* **WHAT YOU NEED TO DO**: Will you transcribe the passage of the Peoria fire data notes that begins at the words "## Data Sets" and ends after "the near future.", word for word?

### Goal: Merge the data sets below into one clean data set that can be used to perform basic exploratory data analysis.

## Data Sets Used

**Fire Inspections (2017)**
Catalogues inspection results for non-residential buildings Why: How long ago an inspection occured may impact the risk of a fire in the near future.
Peoria Fire Department

**OVAP Scores (2017)**
OVAP scores inform the Fire Department to what extent a building might be likely to have a fire incident. The OVAP scores have only been generated since new software was implemented in 2017.
Peoria Fire Department

**Building Characteristics**
Catalogues several characteristics of all buildings, such as year built, square footage, etc. Why: Some building characteristics may impact the risk of a fire in the future. For example, older buildings may contain knob-and-tube electrical wiring, which is less safe than modern electrical wiring.
Peoria County GIS Department / City of Peoria Information Systems Department

_Optional_

**Code Violations**
(Dates?)
Catalogues ordinance violations found when inspecting buildings Why: Code violations may point to issues that could cause a fire, such as exposed electrical wiring.
City of Peoria Community Development Department

### __Names of the datasets that we're working with:__

1. commercial_building_list.csv - commercial buildings in the city with firezone id and firestation (Building Characteristics)

[Saved data entries]
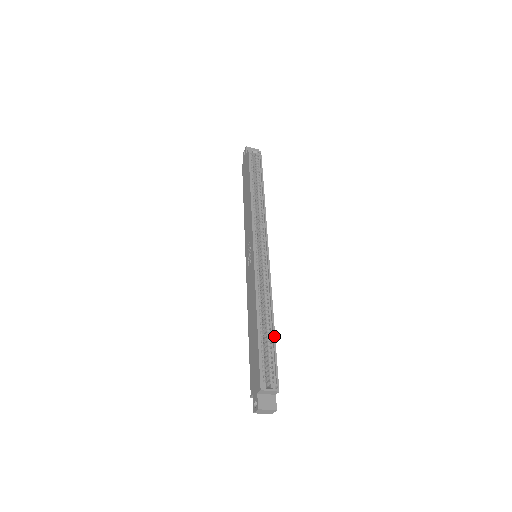
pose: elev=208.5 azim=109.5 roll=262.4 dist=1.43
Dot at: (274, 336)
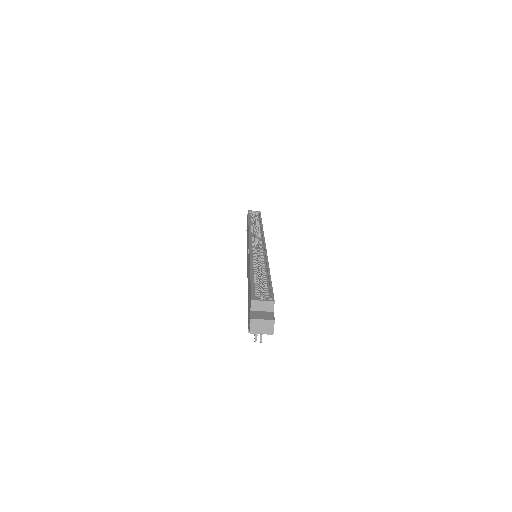
Dot at: (269, 276)
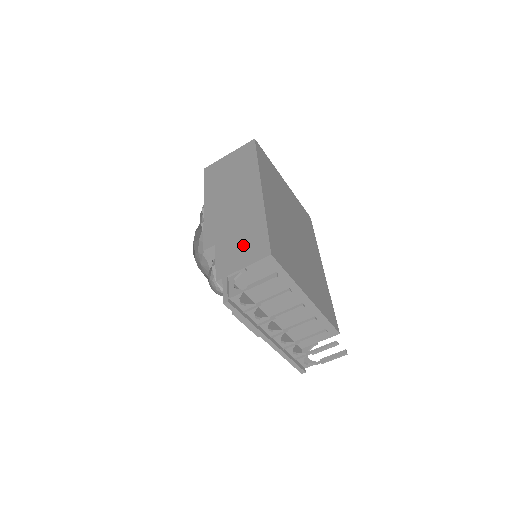
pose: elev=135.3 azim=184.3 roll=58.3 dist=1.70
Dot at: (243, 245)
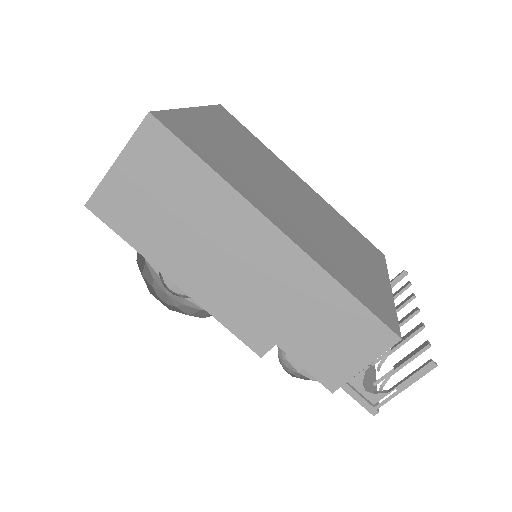
Dot at: (335, 336)
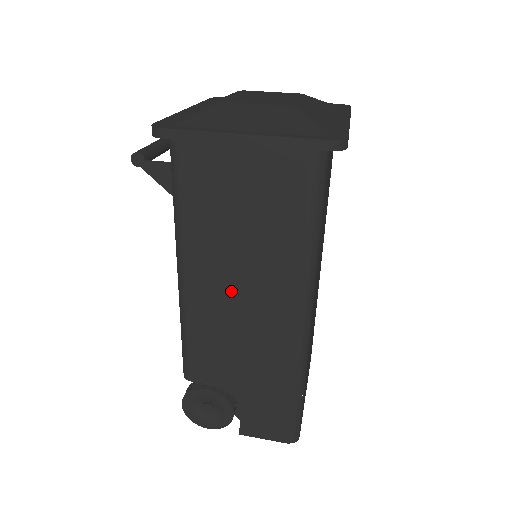
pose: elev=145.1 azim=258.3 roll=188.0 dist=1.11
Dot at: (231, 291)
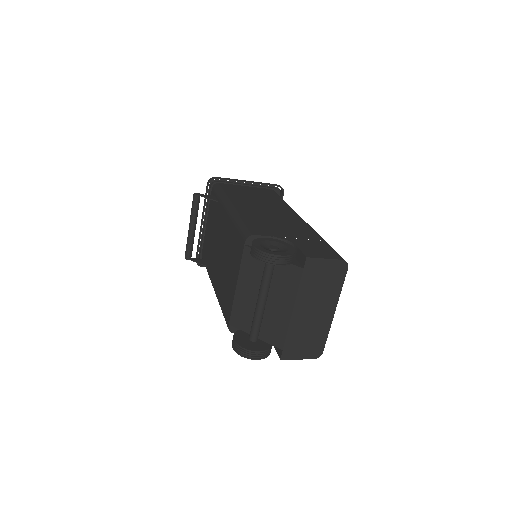
Dot at: (261, 210)
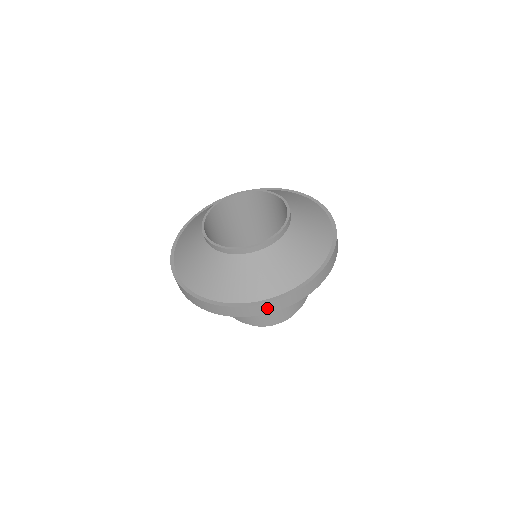
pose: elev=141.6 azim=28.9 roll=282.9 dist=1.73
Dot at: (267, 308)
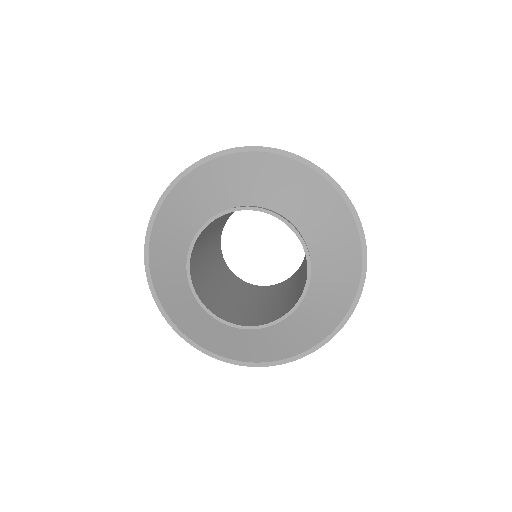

* **OUTPUT OF THE EXERCISE**:
## Data Sets Used

**Fire Inspections (2017)**
Catalogues inspection results for non-residential buildings Why: How long ago an inspection occured may impact the risk of a fire in the near future.